On Wed, Jan 06, 2010 at 04:18:06PM +0100, Jakub Jelinek wrote:
> On Wed, Jan 06, 2010 at 10:15:58AM +0000, Andrew Haley wrote:
> > On 01/06/2010 09:59 AM, Mark Colby wrote:
> > >>>> Yabbut, how come RTL cse can handle it in x86_64, but PPC not?
> > >>>
> > >>> Probably because the RTL on x86_64 uses and's and ior's, but PPC uses
> > >>> set's of zero_extract's (insvsi).
> > >>
> > >> Aha! Yes, that'll probably be it.
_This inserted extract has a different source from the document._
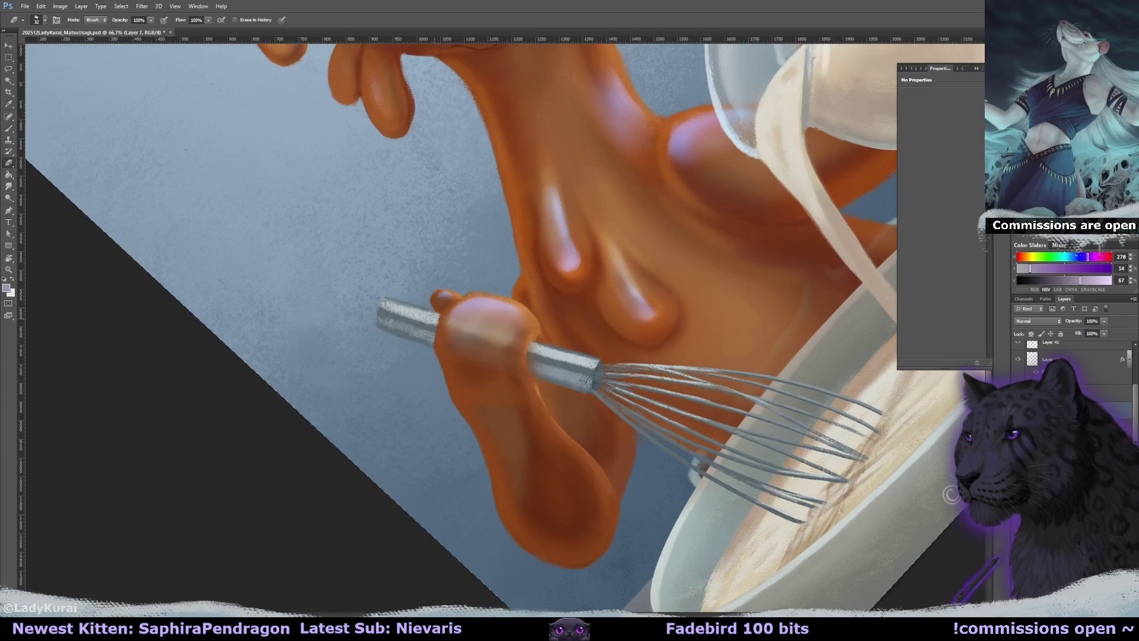
# Paint the hand with sampled darker and lighter oranges, rotating the whisk upright and horizontal
pyautogui.press('b')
It should be easy to fix cse to
> > >> recognize those too.
> >
> > > I'm not familiar with the gcc source yet, but just in case I get the
> > > time to look at this, could anyone give me a file/line ref to dive
> > > into and examine?
> >
> > Would you believe cse.c? :-)
> >
> > I can't find the line without investigating further.
> >
> > Andrew.
> >
> > P.S. This is a nontrivial task if you don't know gcc, but might be a
> > good place for a beginner to start. OTOH, might be hard: no way to
> > know without digging.
>
> I've digged a little bit and this optimizes the testcase on PowerPC 32-bit.
> The patch is completely untested though.
>
> On PowerPC 64-bit which apparently doesn't use ZERO_EXTRACT in this case I
> see a different issue. It generates
> li 3,0
> ori 3,3,32820
> sldi 3,3,16
> while IMHO 2 insns to load the constant would be completely sufficient,
Indeed.
> apparently rs6000_emit_set_long_const needs work.
> lis 3,0x8034
> extsw 3,3
> or
> li 3,0x401a
> sldi 3,3,17
> etc. do IMHO the same.
Huh? I don't think so:
- first one loads 0xffff_ffff_8034_0000 in r3, and the extsw looks redundant
- second ones ends up with 0x0000_0000_8034_0000 in r3, and looks optimal.
Gabriel